*Task instructions*. Nothing in the data may be changed; retype all of it.

(Dataset excerpts)
------
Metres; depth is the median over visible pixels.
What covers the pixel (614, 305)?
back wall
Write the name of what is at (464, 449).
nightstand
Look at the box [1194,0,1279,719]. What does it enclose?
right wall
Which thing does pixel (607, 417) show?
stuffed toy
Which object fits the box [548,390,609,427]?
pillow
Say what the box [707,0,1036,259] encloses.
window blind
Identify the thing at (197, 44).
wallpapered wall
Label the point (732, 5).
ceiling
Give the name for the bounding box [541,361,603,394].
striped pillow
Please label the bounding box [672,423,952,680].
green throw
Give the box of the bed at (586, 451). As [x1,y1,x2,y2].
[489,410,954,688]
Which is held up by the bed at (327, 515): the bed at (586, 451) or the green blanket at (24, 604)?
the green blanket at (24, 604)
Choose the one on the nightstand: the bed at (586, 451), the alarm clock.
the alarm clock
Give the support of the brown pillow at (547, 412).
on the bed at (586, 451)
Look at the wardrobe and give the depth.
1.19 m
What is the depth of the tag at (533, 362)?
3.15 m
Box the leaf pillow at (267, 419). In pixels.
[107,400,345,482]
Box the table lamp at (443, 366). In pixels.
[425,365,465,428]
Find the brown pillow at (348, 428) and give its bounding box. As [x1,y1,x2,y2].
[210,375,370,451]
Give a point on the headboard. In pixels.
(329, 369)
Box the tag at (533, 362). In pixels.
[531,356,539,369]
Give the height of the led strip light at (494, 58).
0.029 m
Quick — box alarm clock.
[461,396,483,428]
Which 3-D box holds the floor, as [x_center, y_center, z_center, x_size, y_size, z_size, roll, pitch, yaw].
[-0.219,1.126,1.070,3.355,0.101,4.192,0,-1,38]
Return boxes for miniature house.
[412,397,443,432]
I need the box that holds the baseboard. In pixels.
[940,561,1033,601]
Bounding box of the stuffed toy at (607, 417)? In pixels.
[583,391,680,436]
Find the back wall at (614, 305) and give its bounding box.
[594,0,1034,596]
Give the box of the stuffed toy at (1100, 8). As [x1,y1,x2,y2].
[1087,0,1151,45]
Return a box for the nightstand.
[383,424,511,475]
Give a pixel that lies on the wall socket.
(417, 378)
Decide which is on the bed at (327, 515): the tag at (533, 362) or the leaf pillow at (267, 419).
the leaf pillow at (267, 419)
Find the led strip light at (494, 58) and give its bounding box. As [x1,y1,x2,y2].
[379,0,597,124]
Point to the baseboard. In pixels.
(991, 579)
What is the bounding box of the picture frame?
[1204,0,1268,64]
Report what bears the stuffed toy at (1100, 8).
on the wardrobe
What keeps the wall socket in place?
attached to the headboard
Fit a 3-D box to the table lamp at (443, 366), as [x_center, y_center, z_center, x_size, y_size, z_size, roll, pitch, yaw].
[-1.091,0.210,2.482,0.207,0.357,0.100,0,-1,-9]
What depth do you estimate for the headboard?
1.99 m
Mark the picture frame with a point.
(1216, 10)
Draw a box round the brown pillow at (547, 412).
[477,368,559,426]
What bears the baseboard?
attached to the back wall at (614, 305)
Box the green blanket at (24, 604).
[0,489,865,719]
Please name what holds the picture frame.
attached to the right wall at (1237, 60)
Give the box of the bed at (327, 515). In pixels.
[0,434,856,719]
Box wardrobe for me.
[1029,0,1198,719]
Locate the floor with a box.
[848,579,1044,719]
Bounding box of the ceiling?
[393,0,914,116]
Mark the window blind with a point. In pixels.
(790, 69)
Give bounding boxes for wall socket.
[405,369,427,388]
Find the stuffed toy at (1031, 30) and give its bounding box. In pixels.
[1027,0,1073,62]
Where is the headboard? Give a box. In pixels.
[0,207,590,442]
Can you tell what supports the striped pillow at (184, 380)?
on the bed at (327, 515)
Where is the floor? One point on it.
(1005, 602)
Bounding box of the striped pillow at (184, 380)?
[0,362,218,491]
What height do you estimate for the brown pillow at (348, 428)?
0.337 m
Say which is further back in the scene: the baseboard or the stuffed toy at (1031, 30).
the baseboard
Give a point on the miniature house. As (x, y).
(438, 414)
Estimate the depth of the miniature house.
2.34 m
------
*Reply*.
Metres; depth is the median over visible pixels.
What covers the pixel (614, 305)?
back wall
Write the name of what is at (464, 449).
nightstand
Look at the box [1194,0,1279,719]. What does it enclose?
right wall
Which thing does pixel (607, 417) show?
stuffed toy
Which object fits the box [548,390,609,427]?
pillow
Say what the box [707,0,1036,259] encloses.
window blind
Identify the thing at (197, 44).
wallpapered wall
Label the point (732, 5).
ceiling
Give the name for the bounding box [541,361,603,394].
striped pillow
Please label the bounding box [672,423,952,680].
green throw
Give the box of the bed at (586, 451). As [x1,y1,x2,y2].
[489,410,954,688]
Which is held up by the bed at (327, 515): the bed at (586, 451) or the green blanket at (24, 604)?
the green blanket at (24, 604)
Choose the one on the nightstand: the bed at (586, 451), the alarm clock.
the alarm clock
Give the support of the brown pillow at (547, 412).
on the bed at (586, 451)
Look at the wardrobe and give the depth.
1.19 m
What is the depth of the tag at (533, 362)?
3.15 m
Box the leaf pillow at (267, 419). In pixels.
[107,400,345,482]
Box the table lamp at (443, 366). In pixels.
[425,365,465,428]
Find the brown pillow at (348, 428) and give its bounding box. As [x1,y1,x2,y2].
[210,375,370,451]
Give a point on the headboard. In pixels.
(329, 369)
Box the tag at (533, 362). In pixels.
[531,356,539,369]
Give the height of the led strip light at (494, 58).
0.029 m
Quick — box alarm clock.
[461,396,483,428]
Which 3-D box holds the floor, as [x_center, y_center, z_center, x_size, y_size, z_size, roll, pitch, yaw].
[-0.219,1.126,1.070,3.355,0.101,4.192,0,-1,38]
Return boxes for miniature house.
[412,397,443,432]
I need the box that holds the baseboard. In pixels.
[940,561,1033,601]
Bounding box of the stuffed toy at (607, 417)? In pixels.
[583,391,680,436]
Find the back wall at (614, 305) and give its bounding box.
[594,0,1034,596]
Give the box of the stuffed toy at (1100, 8). As [x1,y1,x2,y2].
[1087,0,1151,45]
Return a box for the nightstand.
[383,424,511,475]
Give a pixel that lies on the wall socket.
(417, 378)
Decide which is on the bed at (327, 515): the tag at (533, 362) or the leaf pillow at (267, 419).
the leaf pillow at (267, 419)
Find the led strip light at (494, 58) and give its bounding box. As [x1,y1,x2,y2].
[379,0,597,124]
Point to the baseboard. In pixels.
(991, 579)
What is the bounding box of the picture frame?
[1204,0,1268,64]
Report what bears the stuffed toy at (1100, 8).
on the wardrobe
What keeps the wall socket in place?
attached to the headboard
Fit a 3-D box to the table lamp at (443, 366), as [x_center, y_center, z_center, x_size, y_size, z_size, roll, pitch, yaw].
[-1.091,0.210,2.482,0.207,0.357,0.100,0,-1,-9]
What depth do you estimate for the headboard?
1.99 m
Mark the picture frame with a point.
(1216, 10)
Draw a box round the brown pillow at (547, 412).
[477,368,559,426]
What bears the baseboard?
attached to the back wall at (614, 305)
Box the green blanket at (24, 604).
[0,489,865,719]
Please name what holds the picture frame.
attached to the right wall at (1237, 60)
Give the box of the bed at (327, 515). In pixels.
[0,434,856,719]
Box wardrobe for me.
[1029,0,1198,719]
Locate the floor with a box.
[848,579,1044,719]
Bounding box of the ceiling?
[393,0,914,116]
Mark the window blind with a point. In pixels.
(790, 69)
Give bounding boxes for wall socket.
[405,369,427,388]
Find the stuffed toy at (1031, 30) and give its bounding box. In pixels.
[1027,0,1073,62]
Where is the headboard? Give a box. In pixels.
[0,207,590,442]
Can you tell what supports the striped pillow at (184, 380)?
on the bed at (327, 515)
Where is the floor? One point on it.
(1005, 602)
Bounding box of the striped pillow at (184, 380)?
[0,362,218,491]
What height do you estimate for the brown pillow at (348, 428)?
0.337 m
Say which is further back in the scene: the baseboard or the stuffed toy at (1031, 30).
the baseboard
Give a point on the miniature house. As (x, y).
(438, 414)
Estimate the depth of the miniature house.
2.34 m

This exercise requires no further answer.